Extracted material Start Marker

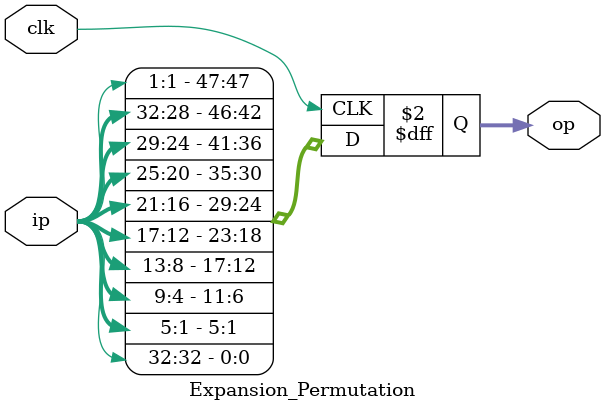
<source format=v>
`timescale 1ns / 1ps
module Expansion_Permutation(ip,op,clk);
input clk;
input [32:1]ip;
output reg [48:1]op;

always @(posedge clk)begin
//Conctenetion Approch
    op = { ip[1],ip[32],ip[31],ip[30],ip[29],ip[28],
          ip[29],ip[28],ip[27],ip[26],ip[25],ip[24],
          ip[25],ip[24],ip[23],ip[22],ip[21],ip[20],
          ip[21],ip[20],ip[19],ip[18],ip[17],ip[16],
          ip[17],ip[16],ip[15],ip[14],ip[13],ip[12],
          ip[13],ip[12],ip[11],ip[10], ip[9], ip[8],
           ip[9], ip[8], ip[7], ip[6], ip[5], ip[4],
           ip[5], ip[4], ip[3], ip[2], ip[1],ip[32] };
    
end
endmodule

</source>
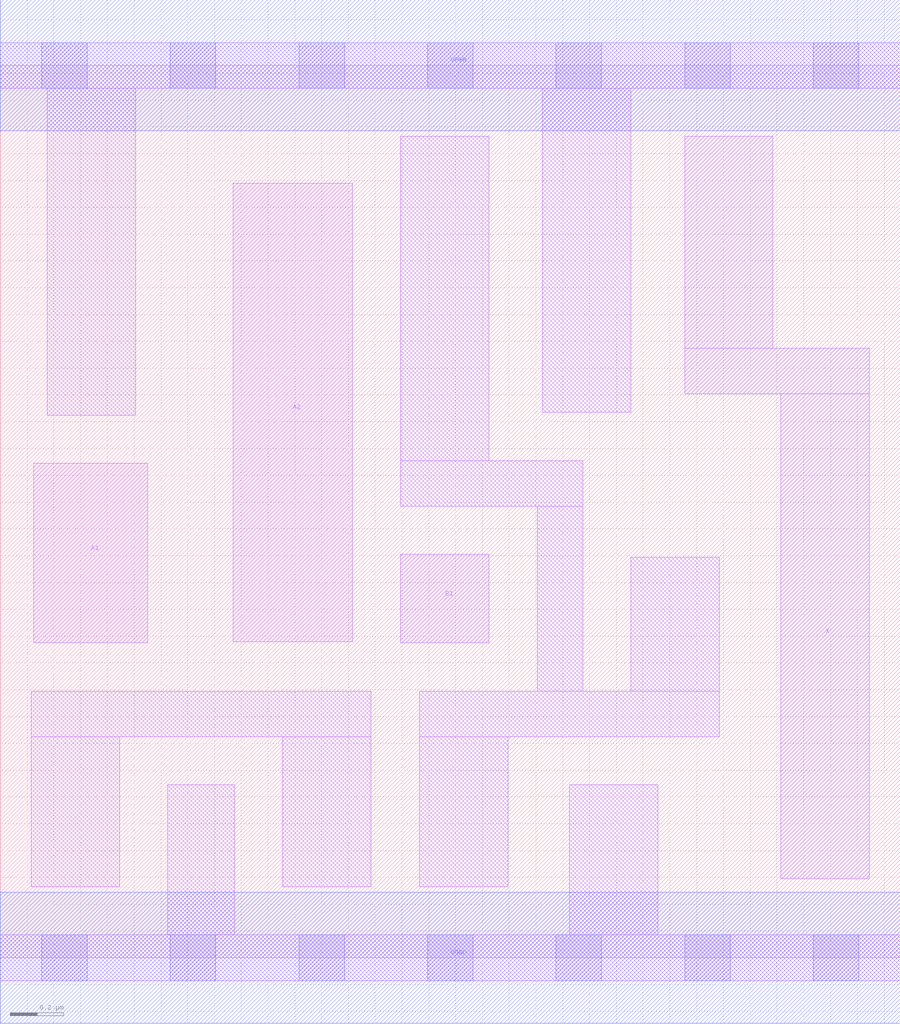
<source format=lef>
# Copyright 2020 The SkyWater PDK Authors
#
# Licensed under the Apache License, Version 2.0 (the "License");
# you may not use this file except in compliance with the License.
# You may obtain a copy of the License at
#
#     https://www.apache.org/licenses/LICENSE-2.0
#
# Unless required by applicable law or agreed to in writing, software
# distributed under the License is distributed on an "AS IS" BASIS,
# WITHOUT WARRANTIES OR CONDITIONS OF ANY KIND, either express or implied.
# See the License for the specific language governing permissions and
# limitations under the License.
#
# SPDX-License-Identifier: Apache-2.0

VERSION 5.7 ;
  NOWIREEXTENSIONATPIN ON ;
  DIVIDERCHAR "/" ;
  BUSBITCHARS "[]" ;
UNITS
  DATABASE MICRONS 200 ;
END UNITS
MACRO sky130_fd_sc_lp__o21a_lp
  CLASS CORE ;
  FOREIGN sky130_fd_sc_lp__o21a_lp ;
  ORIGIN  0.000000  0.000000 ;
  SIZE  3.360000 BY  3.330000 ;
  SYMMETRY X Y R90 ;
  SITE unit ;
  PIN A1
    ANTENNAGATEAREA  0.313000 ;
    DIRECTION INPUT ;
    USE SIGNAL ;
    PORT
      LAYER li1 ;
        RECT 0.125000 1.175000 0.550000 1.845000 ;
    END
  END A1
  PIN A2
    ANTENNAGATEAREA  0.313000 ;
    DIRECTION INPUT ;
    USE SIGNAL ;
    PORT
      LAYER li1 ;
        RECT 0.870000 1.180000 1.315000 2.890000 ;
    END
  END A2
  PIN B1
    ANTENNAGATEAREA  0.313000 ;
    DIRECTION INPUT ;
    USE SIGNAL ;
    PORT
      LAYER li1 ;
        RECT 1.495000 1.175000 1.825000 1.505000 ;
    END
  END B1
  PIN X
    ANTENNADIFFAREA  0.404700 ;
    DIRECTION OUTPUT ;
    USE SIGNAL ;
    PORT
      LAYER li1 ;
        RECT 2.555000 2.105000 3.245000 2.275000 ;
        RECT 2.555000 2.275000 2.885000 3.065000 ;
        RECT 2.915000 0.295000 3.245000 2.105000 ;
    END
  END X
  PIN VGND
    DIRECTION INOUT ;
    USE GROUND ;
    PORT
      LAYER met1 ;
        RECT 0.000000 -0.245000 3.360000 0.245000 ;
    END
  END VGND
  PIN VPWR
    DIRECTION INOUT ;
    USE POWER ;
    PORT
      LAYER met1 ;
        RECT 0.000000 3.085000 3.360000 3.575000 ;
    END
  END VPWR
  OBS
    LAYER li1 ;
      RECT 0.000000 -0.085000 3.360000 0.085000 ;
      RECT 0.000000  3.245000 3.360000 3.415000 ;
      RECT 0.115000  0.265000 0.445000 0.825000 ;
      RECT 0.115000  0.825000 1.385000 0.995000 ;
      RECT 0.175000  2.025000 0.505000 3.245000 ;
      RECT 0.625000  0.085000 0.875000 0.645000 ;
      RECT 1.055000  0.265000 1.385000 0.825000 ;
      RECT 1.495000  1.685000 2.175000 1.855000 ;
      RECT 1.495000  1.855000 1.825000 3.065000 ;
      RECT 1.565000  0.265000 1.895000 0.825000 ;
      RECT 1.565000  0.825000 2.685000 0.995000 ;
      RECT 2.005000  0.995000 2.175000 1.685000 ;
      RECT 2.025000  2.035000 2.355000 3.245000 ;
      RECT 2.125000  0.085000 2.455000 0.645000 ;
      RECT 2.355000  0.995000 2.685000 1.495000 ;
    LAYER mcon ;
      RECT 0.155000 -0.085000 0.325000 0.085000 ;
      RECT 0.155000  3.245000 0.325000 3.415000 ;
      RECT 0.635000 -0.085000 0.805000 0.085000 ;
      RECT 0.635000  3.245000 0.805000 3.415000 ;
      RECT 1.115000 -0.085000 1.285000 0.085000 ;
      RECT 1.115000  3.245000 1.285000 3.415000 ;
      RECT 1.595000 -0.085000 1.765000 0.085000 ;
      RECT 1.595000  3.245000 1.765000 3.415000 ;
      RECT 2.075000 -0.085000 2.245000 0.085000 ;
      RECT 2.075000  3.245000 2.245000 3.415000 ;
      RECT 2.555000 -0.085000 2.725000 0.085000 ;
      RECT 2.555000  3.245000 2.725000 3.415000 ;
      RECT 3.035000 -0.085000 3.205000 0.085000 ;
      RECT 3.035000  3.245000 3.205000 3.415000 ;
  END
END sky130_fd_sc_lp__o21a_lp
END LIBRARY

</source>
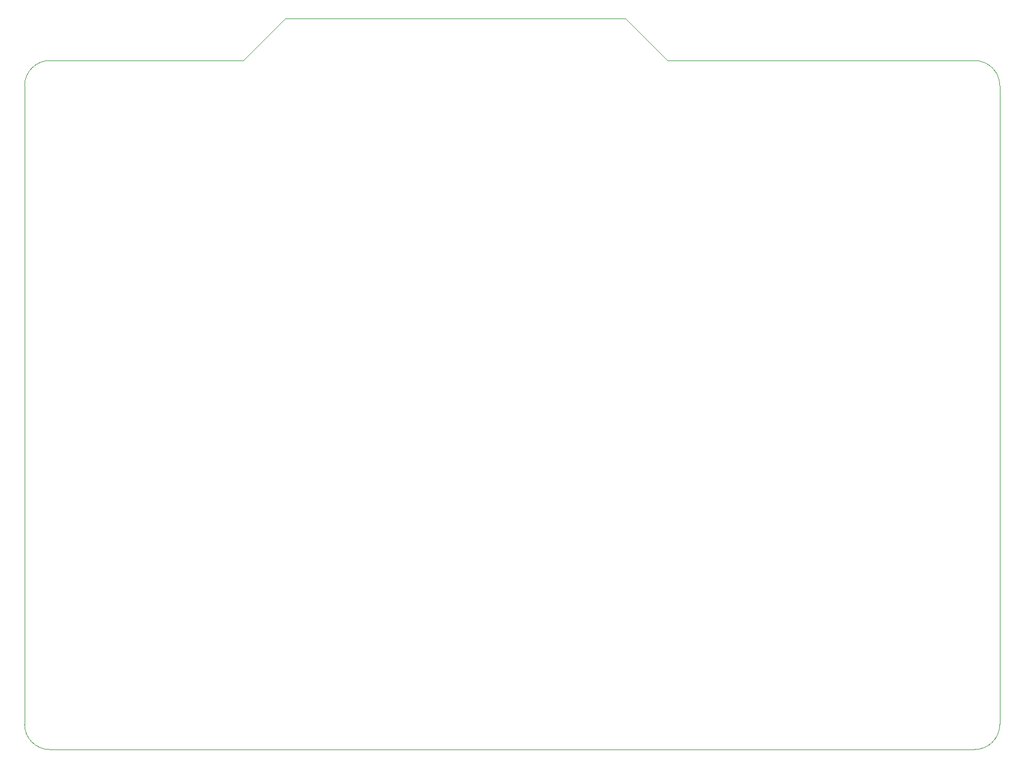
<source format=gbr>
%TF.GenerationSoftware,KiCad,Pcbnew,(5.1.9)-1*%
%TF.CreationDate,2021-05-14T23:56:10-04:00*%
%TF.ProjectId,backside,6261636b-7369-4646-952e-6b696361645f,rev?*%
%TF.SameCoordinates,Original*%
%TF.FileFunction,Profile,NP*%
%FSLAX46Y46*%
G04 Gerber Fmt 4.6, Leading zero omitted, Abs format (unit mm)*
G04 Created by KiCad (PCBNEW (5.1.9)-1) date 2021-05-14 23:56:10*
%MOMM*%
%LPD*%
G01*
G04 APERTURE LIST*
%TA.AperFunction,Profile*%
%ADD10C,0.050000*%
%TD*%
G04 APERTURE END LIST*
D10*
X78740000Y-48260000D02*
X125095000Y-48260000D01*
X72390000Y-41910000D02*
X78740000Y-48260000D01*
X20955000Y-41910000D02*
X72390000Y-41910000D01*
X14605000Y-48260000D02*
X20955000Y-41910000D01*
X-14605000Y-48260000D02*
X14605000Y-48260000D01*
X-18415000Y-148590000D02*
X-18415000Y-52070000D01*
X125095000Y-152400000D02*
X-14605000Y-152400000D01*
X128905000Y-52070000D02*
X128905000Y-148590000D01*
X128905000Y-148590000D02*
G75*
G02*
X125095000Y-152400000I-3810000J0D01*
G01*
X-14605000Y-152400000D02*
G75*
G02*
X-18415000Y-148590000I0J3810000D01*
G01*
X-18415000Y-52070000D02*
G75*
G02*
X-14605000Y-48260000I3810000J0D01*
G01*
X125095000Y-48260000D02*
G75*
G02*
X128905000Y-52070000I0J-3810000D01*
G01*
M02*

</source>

Extracted material End Marker
Extracted material Start Marker

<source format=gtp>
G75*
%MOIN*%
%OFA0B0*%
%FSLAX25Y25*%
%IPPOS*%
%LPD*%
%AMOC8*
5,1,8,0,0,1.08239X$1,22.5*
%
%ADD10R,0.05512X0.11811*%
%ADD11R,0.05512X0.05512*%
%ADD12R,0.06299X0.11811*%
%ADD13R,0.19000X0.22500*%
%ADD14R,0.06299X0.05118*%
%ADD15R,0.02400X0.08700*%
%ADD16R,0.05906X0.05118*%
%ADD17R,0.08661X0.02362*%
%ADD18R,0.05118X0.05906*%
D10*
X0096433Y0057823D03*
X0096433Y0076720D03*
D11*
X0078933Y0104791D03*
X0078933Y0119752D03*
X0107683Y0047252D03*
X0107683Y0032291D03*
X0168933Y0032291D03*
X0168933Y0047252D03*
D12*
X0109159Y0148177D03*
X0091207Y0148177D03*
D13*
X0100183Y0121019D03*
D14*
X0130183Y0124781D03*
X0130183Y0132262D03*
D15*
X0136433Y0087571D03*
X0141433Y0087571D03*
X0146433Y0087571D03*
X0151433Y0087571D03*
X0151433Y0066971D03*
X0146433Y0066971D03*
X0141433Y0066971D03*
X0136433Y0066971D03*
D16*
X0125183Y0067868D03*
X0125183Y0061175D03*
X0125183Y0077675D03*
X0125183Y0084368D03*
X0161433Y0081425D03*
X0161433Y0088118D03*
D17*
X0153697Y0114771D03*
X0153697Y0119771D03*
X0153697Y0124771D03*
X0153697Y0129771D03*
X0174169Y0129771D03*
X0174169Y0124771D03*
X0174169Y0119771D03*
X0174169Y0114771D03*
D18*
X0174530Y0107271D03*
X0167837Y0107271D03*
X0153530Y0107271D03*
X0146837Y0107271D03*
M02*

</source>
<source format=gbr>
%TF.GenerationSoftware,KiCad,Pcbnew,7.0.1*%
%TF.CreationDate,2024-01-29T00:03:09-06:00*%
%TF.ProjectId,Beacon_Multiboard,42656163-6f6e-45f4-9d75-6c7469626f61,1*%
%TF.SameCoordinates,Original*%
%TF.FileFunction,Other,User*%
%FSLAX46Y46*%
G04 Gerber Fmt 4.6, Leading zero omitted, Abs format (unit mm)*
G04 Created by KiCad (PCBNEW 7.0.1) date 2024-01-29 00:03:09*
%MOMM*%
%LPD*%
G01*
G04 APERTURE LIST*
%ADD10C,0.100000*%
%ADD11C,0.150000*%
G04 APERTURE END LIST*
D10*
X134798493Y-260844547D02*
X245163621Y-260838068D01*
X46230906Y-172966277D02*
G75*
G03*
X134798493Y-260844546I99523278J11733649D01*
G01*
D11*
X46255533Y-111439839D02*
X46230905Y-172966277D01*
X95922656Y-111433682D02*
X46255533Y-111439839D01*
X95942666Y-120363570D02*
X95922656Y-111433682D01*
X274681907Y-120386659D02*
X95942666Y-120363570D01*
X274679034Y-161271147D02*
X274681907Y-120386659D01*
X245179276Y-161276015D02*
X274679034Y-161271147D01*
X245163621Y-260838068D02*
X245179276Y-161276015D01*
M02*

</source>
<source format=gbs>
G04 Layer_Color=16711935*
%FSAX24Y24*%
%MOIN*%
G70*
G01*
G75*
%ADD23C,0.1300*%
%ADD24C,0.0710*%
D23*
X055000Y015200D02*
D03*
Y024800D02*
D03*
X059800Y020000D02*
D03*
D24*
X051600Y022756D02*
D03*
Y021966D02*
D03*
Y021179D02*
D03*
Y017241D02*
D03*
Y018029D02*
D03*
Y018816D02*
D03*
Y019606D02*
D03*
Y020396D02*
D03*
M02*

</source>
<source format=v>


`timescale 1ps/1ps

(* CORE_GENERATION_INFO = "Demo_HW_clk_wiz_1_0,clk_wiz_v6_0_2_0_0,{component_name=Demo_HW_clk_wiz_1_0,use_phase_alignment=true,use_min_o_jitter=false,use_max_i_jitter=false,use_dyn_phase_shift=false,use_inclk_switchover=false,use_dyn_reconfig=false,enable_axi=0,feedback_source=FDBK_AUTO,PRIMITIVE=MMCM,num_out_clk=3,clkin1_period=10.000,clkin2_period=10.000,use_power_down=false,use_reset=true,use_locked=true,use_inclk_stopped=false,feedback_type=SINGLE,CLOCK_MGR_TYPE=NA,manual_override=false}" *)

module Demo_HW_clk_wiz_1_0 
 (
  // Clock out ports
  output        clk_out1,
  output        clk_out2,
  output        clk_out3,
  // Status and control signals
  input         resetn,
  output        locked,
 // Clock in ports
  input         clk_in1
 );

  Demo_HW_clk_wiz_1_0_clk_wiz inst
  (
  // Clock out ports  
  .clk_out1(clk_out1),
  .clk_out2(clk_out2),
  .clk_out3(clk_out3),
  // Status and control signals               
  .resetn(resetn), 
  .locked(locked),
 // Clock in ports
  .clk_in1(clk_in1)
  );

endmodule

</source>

Extracted material End Marker

**Job item:** Look over the data above and show each line that contains "Profile".

**Solution:**
%TF.FileFunction,Profile,NP*%
%TA.AperFunction,Profile*%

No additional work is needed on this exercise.